Feb 27, 2010
It's a children's story about a Fairy and (some) weed.
Or maybe it's a biography, who can tell.
It was written by a family friend of his parents...a now deceased former nun and her spinster sister (?), I believe...you know, just in case the whole thing wasn't freaky enough.
I ended up at Mcdonalds eating a happy meal...sans toy....a sad meal, if you will.
I debated taking myself to a movie, but decided not to....nothing I wanted to see, and why waste more money, right?
So instead I drove down to a consignment shop I'd been wanting to visit for a while.
I was overwhelmed by ugly art and ubiquitous fleur-de-lis (es?).
(not to be a heretic or anything, but Jesus Christ give the fleur de lis a rest already, ok, people? Sheesh.)
Even more bored and frustrated (never a good combination), I drove to another shop.
Quite of the spur of the moment, I decided to buy these two cane back chairs.
Two chairs I do not need.
But...then again...I rationalized...I have been wanting to get rid of the aluminum and light green upolstered chair I've had for the past 4 years for quite a while. It had only cost me 40 dollars at Target and is supremely comfortable...and it's in very good condition, but it just looks a bit cheap...and the green limits me.
The Italian saleslady's accent also seduced me. I'm a sucker for an accent. She even helped me bring them out.
I've been wanting something a bit more "classic", but not too much. These seemed to fit the bill. I like the natural wood and the cane matches the other wood furniture I have well...and they're in perfect condition.
So within 20 minutes I'd spent more money than I have in three months and they were in my car. They weren't cheap, but they were not too expensive.
I was happy to see that they both fit in my little car, but not so happy to see that they sort of crowded my little living room. I'm seeing what I can do to get them to fit.
I need an extra chair anyway (he tells himself)
Besides, I know that if I hadn't bought her partner, she'd have gotten lonely sitting in here all day alone. I know I would.
Feb 26, 2010
I'm like the Amish, but an Amish with a disco fixation.
Anyway, I got this Larry Levan cd and couldn't wait to put it on. Larry Levan was a somewhat legendary dj in the late 70s, at the Paradise Garage in NYC.
A few years ago when my friend Michael and I went up there we actually made a pilgrimage to see it. Seems it's like a parking garage now, ironically enough.
Who checks out a bouquet of irises, two apples, lavender hand sanitizer and wedge of Dutch goat cheese at 9:30 on a Thursday night?
Apparently I do.
I was excited to find number 2 was none other than "Clouds". I think it must be the most joyous sad song ever...or at least one of them. Seriously, you don't know whether to be happy or sad. That's the genius of it.
By the time I got home I was hoarse, from straining my voice trying to out-Chaka Chaka Khan. Thank god I was alone. I think I might have wilted the irises a bit.

Directions for this task:
In the blog text above, what items does the writer check out at 9:30 on a Thursday night?

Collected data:

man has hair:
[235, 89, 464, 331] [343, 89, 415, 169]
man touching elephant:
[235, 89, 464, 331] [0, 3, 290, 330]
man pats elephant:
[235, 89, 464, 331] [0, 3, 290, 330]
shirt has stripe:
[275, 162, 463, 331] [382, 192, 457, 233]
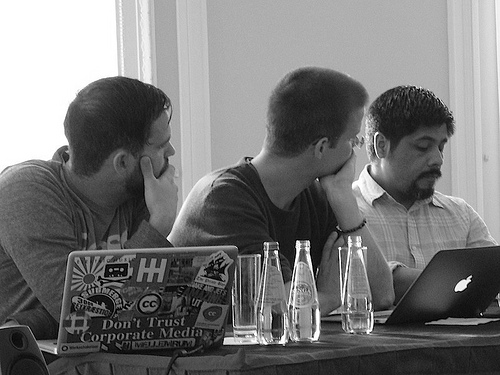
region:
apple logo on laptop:
[454, 274, 475, 297]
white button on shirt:
[409, 240, 421, 253]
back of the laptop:
[390, 249, 498, 322]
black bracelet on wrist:
[334, 217, 376, 236]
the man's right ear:
[315, 133, 326, 170]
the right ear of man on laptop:
[373, 128, 387, 164]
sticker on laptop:
[192, 251, 233, 291]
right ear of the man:
[112, 152, 133, 177]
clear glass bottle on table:
[292, 239, 323, 346]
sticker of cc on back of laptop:
[138, 291, 159, 312]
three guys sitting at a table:
[2, 40, 499, 371]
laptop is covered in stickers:
[46, 245, 244, 359]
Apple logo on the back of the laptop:
[453, 271, 476, 294]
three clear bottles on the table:
[240, 233, 394, 343]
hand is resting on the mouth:
[137, 153, 193, 233]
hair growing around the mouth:
[401, 161, 446, 204]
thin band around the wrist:
[330, 215, 371, 240]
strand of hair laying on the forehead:
[164, 105, 176, 125]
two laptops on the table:
[23, 220, 499, 357]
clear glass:
[225, 255, 260, 333]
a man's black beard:
[401, 165, 448, 202]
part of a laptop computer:
[326, 242, 498, 324]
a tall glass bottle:
[340, 235, 379, 337]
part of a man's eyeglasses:
[323, 128, 370, 153]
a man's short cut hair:
[62, 72, 177, 183]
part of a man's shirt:
[352, 162, 496, 274]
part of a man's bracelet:
[330, 219, 369, 236]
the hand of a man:
[135, 160, 182, 232]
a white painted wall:
[210, 2, 442, 64]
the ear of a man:
[110, 150, 131, 175]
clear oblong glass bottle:
[340, 232, 376, 338]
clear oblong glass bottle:
[287, 233, 324, 345]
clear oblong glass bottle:
[250, 242, 292, 349]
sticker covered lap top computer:
[54, 242, 239, 359]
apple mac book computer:
[385, 246, 499, 336]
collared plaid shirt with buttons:
[337, 161, 497, 277]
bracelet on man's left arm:
[333, 214, 372, 239]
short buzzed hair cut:
[259, 60, 372, 162]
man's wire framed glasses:
[308, 129, 365, 151]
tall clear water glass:
[225, 248, 264, 348]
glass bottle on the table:
[336, 227, 376, 337]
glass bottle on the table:
[284, 232, 332, 345]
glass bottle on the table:
[252, 238, 292, 345]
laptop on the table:
[30, 236, 250, 360]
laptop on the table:
[347, 233, 499, 328]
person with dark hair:
[328, 78, 495, 311]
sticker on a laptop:
[126, 250, 174, 288]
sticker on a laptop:
[100, 260, 132, 282]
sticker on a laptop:
[132, 290, 162, 320]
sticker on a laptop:
[190, 295, 232, 336]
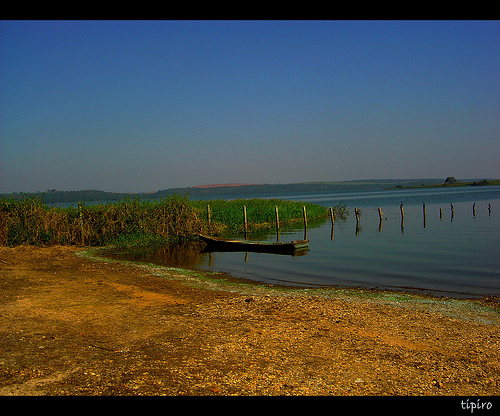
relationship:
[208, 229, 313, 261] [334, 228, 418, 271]
boat in water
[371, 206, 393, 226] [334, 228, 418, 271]
stump in water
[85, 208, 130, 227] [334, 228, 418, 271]
shrubs near water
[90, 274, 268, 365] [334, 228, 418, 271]
shore of water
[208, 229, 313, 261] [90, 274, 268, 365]
boat near shore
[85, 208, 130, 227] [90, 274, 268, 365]
shrubs near shore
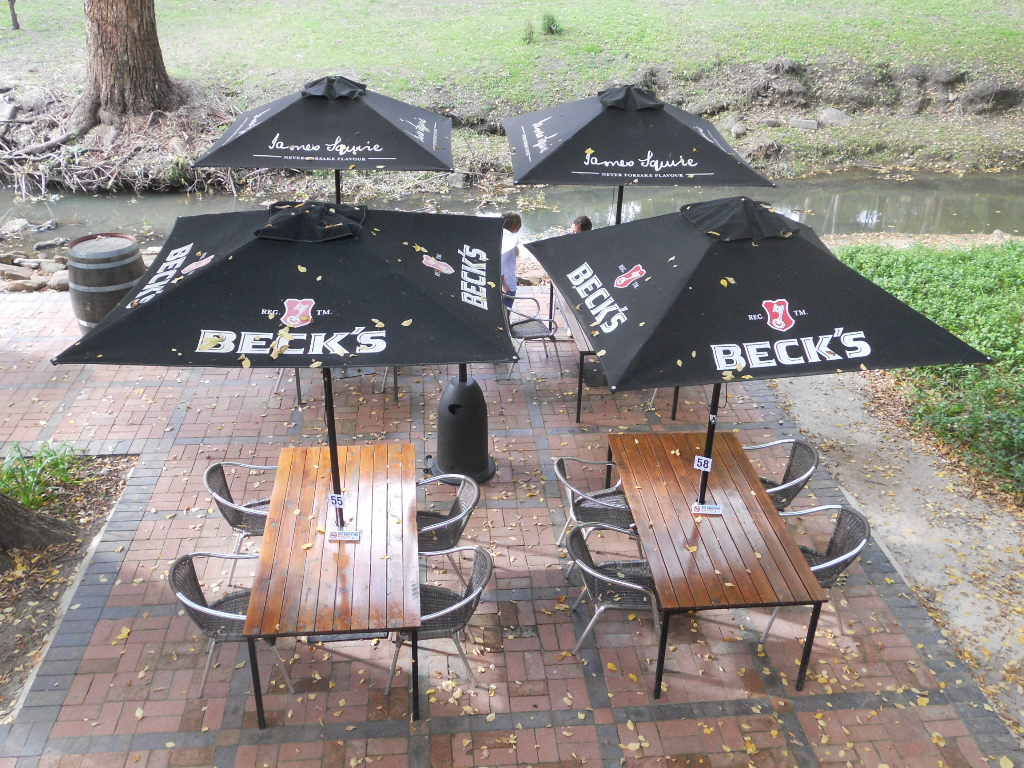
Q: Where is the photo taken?
A: In a restaurant.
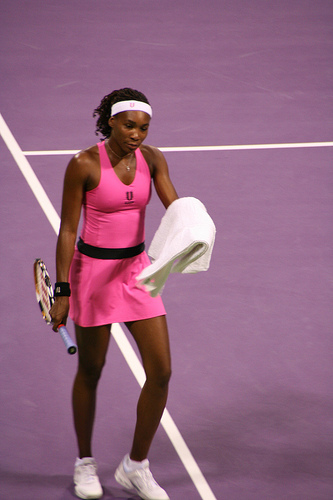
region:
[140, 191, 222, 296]
fluffy white towel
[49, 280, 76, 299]
black tennis wrist band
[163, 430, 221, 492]
solid white line on tennis court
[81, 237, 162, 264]
black belt around tennis dress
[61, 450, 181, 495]
pair of white sneakers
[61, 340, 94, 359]
black top of tennis racquet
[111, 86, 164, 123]
white tennis head band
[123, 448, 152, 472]
tiny white tennis socks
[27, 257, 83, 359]
multi colored tennis racquet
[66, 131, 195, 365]
pink tennis dress with black logo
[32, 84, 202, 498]
Girl on a tennis court.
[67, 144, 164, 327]
A girl wearing pink tennis outfit.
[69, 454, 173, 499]
Girl wearing white tennis shoes.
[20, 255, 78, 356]
Girl carrying a tennis racket.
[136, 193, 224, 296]
Girl carrying a white towel.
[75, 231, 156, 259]
Black ban around pink tennis outfit.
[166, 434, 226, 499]
White line on tennis court.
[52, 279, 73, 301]
Black ban around girl's wrist.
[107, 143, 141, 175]
Necklace around girl's neck.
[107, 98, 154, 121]
White ban around girl's head.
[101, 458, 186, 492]
heel lifted off ground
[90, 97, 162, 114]
white hairband with pink design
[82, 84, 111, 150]
loose curls extending from styled hair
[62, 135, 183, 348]
pink halter tennis dress with black band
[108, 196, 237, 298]
lower arm holding folded towel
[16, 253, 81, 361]
hand holding tennis racket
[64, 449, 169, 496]
white tennis shoes and white socks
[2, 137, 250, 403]
white lines dividing tennis court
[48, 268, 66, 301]
black wrist band with white design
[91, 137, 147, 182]
chain necklace with pendant around neck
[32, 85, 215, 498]
Tennis player is walking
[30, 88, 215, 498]
Tennis player with pink dress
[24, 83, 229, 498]
Tennis player carrying a racket in her right hand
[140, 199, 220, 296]
Folded white towel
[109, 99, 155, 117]
White headband on head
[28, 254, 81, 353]
Racket on hand of tennis player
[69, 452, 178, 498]
Pair of white tennis shoes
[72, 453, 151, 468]
White socks of tennis player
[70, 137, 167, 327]
Pink sleeveless dress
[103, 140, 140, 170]
Necklace on neck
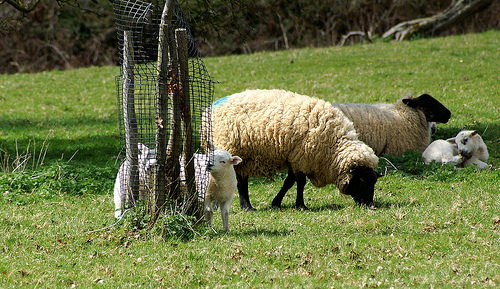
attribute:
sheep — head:
[193, 79, 385, 202]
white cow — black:
[109, 90, 491, 223]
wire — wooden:
[113, 0, 215, 235]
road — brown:
[38, 27, 450, 283]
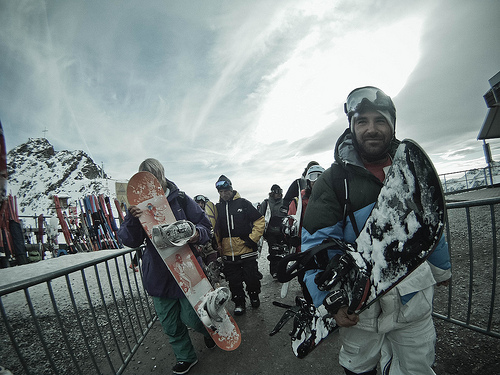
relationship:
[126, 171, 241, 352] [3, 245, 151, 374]
snowboard along a fence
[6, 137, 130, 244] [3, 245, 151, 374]
hill behind fence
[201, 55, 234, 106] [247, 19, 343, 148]
breaks in clouds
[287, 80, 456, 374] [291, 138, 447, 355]
man carrying a snowboard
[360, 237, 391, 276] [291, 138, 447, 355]
snow under snowboard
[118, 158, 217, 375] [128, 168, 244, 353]
people carrying a snowboard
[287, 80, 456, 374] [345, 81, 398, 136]
man wearing a snowhat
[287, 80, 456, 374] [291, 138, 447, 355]
person holding snowboard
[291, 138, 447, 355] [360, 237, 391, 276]
snowboard covered in snow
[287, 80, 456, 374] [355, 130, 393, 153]
man with a beard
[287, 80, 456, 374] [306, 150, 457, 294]
man wearing a blue & black jacket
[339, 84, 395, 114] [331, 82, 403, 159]
goggles on h head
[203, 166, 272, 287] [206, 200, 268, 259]
man wearing a yellow jacket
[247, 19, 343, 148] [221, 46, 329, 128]
clouds in sky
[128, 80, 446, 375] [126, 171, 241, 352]
people walking with snowboard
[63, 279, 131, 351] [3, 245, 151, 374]
rails on a fence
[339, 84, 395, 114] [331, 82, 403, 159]
goggles on mans head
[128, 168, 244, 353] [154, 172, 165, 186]
snowboard covering face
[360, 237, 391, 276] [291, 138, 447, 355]
snow on snowboard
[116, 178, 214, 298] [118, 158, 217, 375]
jacket on a people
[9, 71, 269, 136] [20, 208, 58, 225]
skies with bottom of a mountain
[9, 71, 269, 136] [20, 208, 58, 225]
skies in front of a mountain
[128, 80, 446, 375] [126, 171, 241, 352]
snowboarders with snowboard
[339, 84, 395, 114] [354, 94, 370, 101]
goggles on a pair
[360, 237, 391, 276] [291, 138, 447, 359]
snow on snowboard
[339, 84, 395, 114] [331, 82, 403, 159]
goggles on head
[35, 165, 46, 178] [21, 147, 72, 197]
snow on hill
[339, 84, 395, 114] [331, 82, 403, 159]
goggles are on head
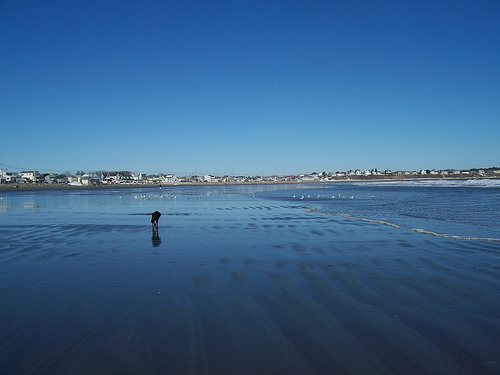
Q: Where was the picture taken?
A: It was taken at the lake.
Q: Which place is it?
A: It is a lake.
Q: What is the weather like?
A: It is cloudless.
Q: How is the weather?
A: It is cloudless.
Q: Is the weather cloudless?
A: Yes, it is cloudless.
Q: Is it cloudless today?
A: Yes, it is cloudless.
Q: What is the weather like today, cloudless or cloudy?
A: It is cloudless.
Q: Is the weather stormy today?
A: No, it is cloudless.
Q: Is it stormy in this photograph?
A: No, it is cloudless.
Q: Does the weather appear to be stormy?
A: No, it is cloudless.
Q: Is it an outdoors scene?
A: Yes, it is outdoors.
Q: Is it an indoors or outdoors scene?
A: It is outdoors.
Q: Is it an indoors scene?
A: No, it is outdoors.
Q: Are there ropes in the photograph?
A: No, there are no ropes.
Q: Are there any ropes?
A: No, there are no ropes.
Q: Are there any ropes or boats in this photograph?
A: No, there are no ropes or boats.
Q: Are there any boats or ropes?
A: No, there are no ropes or boats.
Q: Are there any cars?
A: No, there are no cars.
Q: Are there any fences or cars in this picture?
A: No, there are no cars or fences.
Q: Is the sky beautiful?
A: Yes, the sky is beautiful.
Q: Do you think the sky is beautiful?
A: Yes, the sky is beautiful.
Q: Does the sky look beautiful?
A: Yes, the sky is beautiful.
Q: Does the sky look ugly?
A: No, the sky is beautiful.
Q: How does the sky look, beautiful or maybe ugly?
A: The sky is beautiful.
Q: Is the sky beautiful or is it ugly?
A: The sky is beautiful.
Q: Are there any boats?
A: No, there are no boats.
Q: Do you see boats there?
A: No, there are no boats.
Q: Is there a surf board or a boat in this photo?
A: No, there are no boats or surfboards.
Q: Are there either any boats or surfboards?
A: No, there are no boats or surfboards.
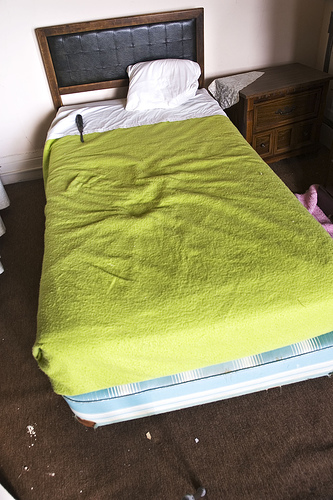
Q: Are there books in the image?
A: No, there are no books.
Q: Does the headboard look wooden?
A: Yes, the headboard is wooden.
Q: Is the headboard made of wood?
A: Yes, the headboard is made of wood.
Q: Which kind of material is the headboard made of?
A: The headboard is made of wood.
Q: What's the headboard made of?
A: The headboard is made of wood.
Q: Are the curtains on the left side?
A: Yes, the curtains are on the left of the image.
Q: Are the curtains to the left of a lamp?
A: No, the curtains are to the left of the bed.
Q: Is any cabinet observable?
A: Yes, there is a cabinet.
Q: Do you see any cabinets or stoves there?
A: Yes, there is a cabinet.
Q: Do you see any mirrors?
A: No, there are no mirrors.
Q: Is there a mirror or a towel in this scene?
A: No, there are no mirrors or towels.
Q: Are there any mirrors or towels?
A: No, there are no mirrors or towels.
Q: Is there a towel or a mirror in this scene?
A: No, there are no mirrors or towels.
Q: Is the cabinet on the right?
A: Yes, the cabinet is on the right of the image.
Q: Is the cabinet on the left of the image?
A: No, the cabinet is on the right of the image.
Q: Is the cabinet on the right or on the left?
A: The cabinet is on the right of the image.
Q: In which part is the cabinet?
A: The cabinet is on the right of the image.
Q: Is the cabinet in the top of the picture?
A: Yes, the cabinet is in the top of the image.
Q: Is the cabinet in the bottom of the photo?
A: No, the cabinet is in the top of the image.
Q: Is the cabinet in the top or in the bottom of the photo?
A: The cabinet is in the top of the image.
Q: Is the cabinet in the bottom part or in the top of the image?
A: The cabinet is in the top of the image.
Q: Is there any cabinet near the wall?
A: Yes, there is a cabinet near the wall.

Reply to the exercise:
A bouquet of irises, two apples, lavender hand sanitizer, and a wedge of Dutch goat cheese.